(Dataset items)
START

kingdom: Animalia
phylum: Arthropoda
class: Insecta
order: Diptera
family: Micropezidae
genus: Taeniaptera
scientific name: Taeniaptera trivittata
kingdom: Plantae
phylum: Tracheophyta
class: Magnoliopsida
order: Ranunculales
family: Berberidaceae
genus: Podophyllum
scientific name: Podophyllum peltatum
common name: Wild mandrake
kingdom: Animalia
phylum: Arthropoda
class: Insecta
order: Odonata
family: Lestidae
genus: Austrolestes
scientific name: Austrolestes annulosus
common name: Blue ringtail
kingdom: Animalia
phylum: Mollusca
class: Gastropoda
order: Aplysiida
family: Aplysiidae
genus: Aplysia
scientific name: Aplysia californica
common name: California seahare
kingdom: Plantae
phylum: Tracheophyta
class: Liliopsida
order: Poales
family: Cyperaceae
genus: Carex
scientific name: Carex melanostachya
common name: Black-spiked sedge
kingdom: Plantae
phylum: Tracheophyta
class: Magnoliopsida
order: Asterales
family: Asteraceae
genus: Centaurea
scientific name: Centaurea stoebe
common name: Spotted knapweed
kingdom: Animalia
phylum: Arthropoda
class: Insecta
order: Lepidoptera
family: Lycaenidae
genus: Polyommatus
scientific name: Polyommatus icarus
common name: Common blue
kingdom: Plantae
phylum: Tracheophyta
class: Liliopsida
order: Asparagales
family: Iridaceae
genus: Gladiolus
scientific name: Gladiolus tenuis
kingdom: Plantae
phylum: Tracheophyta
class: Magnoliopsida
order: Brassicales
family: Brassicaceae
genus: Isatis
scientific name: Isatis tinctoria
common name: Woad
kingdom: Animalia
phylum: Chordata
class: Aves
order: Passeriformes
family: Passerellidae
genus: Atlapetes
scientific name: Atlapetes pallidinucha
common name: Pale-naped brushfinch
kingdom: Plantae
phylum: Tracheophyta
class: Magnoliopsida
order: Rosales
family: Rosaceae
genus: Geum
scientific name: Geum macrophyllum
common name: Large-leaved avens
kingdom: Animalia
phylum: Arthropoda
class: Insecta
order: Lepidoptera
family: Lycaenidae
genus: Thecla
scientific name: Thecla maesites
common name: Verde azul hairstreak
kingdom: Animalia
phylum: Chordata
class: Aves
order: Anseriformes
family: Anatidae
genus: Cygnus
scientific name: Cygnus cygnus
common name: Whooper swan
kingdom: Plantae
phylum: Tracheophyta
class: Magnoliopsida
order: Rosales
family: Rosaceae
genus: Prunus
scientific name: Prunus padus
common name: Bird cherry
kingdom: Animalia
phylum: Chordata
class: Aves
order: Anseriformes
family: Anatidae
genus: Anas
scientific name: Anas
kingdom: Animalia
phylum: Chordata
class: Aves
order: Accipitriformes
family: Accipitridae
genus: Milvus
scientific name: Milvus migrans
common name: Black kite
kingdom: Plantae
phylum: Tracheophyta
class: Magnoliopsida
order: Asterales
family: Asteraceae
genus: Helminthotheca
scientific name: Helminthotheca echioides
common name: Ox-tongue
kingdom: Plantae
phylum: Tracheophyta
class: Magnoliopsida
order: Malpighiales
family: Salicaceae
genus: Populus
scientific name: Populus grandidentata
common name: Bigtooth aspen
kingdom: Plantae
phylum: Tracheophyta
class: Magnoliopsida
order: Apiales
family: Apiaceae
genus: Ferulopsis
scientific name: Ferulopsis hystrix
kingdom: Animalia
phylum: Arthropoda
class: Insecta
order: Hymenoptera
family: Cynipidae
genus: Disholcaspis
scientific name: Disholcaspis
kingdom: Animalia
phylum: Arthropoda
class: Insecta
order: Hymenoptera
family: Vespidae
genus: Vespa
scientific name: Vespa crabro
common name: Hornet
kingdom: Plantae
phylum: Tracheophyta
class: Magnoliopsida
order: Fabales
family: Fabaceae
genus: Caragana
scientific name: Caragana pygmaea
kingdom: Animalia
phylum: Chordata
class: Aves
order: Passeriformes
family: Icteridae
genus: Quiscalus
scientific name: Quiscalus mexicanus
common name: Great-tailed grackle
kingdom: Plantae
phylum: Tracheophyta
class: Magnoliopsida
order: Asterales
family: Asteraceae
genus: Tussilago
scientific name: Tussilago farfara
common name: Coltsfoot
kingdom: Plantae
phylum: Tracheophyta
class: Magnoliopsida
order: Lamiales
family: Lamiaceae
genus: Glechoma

END

» **EXERCISE**
Write out again, unchanged, the lines above, beginning with the line that contains "genus: Tussilago" and continuing through the final line of the items.

» **WRITTEN RESPONSE**
genus: Tussilago
scientific name: Tussilago farfara
common name: Coltsfoot
kingdom: Plantae
phylum: Tracheophyta
class: Magnoliopsida
order: Lamiales
family: Lamiaceae
genus: Glechoma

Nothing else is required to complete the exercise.